═══ EXERCISE TEXT

General characteristics
- Type: Inland and coastal steamboat
- Tonnage: 11.89 regist.
- Propulsion: propeller

= Quickstep (steamboat) =

19th-century American steamboat that operated in the Pacific Northwest from 1877 to 1897

Quickstep was a steamboat that operated from 1877 to 1897 in coastal, inland waters and rivers of the Pacific Northwest. This vessel should not be confused with a number of other vessels with the same name, some of which operated in the same area about the same time.

== Career==
Quickstep was built at Astoria and completed in 1877. The vessel ran on the lower Columbia River for some time. There were many owners and operators of Quickstep and the vessel was run on many different routes.

In July 1883, Quickstep, under Capt. Thomas Doig, was brought north from the Columbia River to Puget Sound. Apparently Quickstep had been returned to the Columbia River after that, as it is reported that about 1885, under Capt. George A. Whitcomb (1854–1939), a member of a prominent maritime family, the vessel was running between Astoria and Grays Harbor.

Quickstep is reported to have been transferred to Puget Sound in 1887, or as early as 1885, by being purchased by Capt. J.J. Hansen (later to form Hansen Transportation Company, who had moved from Minnesota to Tacoma, and decided to enter the steamboat business, with Quickstep being his first vessel.

For a short time in the early 1890s, Quickstep is reported to have been operated by Matthew McDowell for towing operations in the Tacoma area. There is also a report that Quickstep was sold by the Hansens in 1893 so they could replace it with a newer vessel, the Hattie Hansen.

In 1894, Capt. Charles F. Kraft (b. 1831) bought Quickstep and brought the vessel to Lake Washington. In 1896, Capt. John L. Anderson bought Quickstep for $1,600 as a replacement for his steamer Winnifred, which had burned in early 1896.

==Loss by fire==
On 3 January 1897 Quickstep in turn was lost by fire. Anderson was able to salvage the machinery and install it in a new steamer which he built himself, Lady of the Lake and launched in 1897.

══════
═══ EXTRACTED MATERIAL

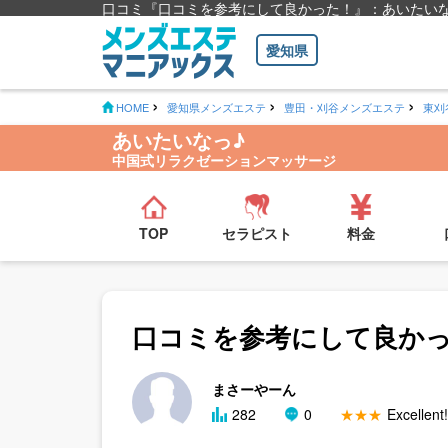
口コミ『口コミを参考にして良かった！』：あいたい
愛知県
HOME
愛知県メンズエステ
豊田・刈谷メンズエステ
東刈
あいたいなっ♪
中国式リラクゼーションマッサージ
TOP
セラピスト
料金
口コミを参考にして良か
まさーやーん
282
0
★★★
Excellent!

══════

INSTRUCTIONS TO FOLLOW: In the steamboat Quickstep text, how much did Capt. John L. Anderson pay for the vessel in 1896?

ANSWER AREA: $1,600